Old habits are often triggered by four things that can easily be changed: specific events, times, locations, or other people. You need to play around with these triggers and change them.
If you’re trying to eat healthy, for example, but 11am is cake time at work then you need to do something else at 11am. If you’re trying to cut down on alcohol but socialise with people who drink a couple of pints at lunch, then you need to find another social circle at lunch.
It’s important to make a real change to one or more of these triggers, otherwise, you’re just relying on willpower and that’s probably why you’ve struggled with your resolutions so far.
Your willpower is an excellent tool to get you started on your goals, but reduces over time and evaporates into the ether, leaving in its absence… powerful temptation.
By resetting your goals and ambitions on Blue Monday, you are much more likely to stick to your goals because you’ve had a practice period in the first few weeks of January and you’ve learnt what works and what doesn’t.
Also, the chaos of the festive aftermath has disappeared, and you’ve settled into a routine which makes it easier to make realistic changes.
There’s no law saying that resolutions and lifestyle changes can only be made on the first of January.
Dr Taylor’s top tips:
1) Don’t rely on willpower – willpower is very fragile and it will eventually run out. If you want to start a new behaviour (like exercising), try doing it in the morning so the temptation to not do it has less time to act.
2) Find the trigger for that bad habit and make a real tangible change to that trigger and your routine.

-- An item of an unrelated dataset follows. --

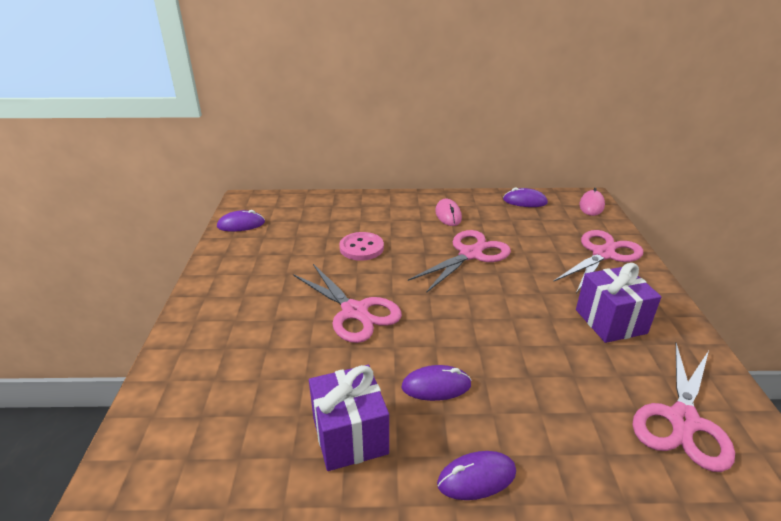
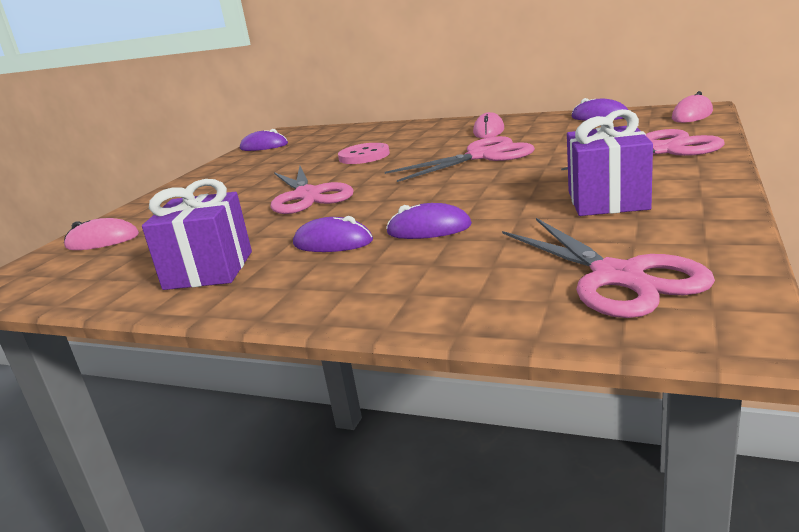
camera: 25 degrees right, 10 degrees down
purple mouse [437,451,516,500] -> purple mouse moved to [386,203,472,239]
pink scissors [632,343,735,472] -> pink scissors turned 75 degrees counterclockwise [502,218,715,318]
none -> pink mouse [64,218,139,250]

3) Think of the first weeks of January as a practice – Decide what got in your way of achieving your new resolutions and plan so you avoid them from now on
4) Reduce the effort – For example, if you plan to go for a run after work have all your kit ready so the effort of getting ready is reduced and the effort of resisting temptation is less
5) Were your resolutions too hard? Aim for shorter-term benefits – focussing solely on long-term goals will not give you the regular motivational boosts and feelings of accomplishment you need to keep going
6) Don’t dwell on failure – failing is part of the process and the best goals are challenging. If you’ve broken your resolutions already, it doesn’t matter, there’s no reason why you can’t try again.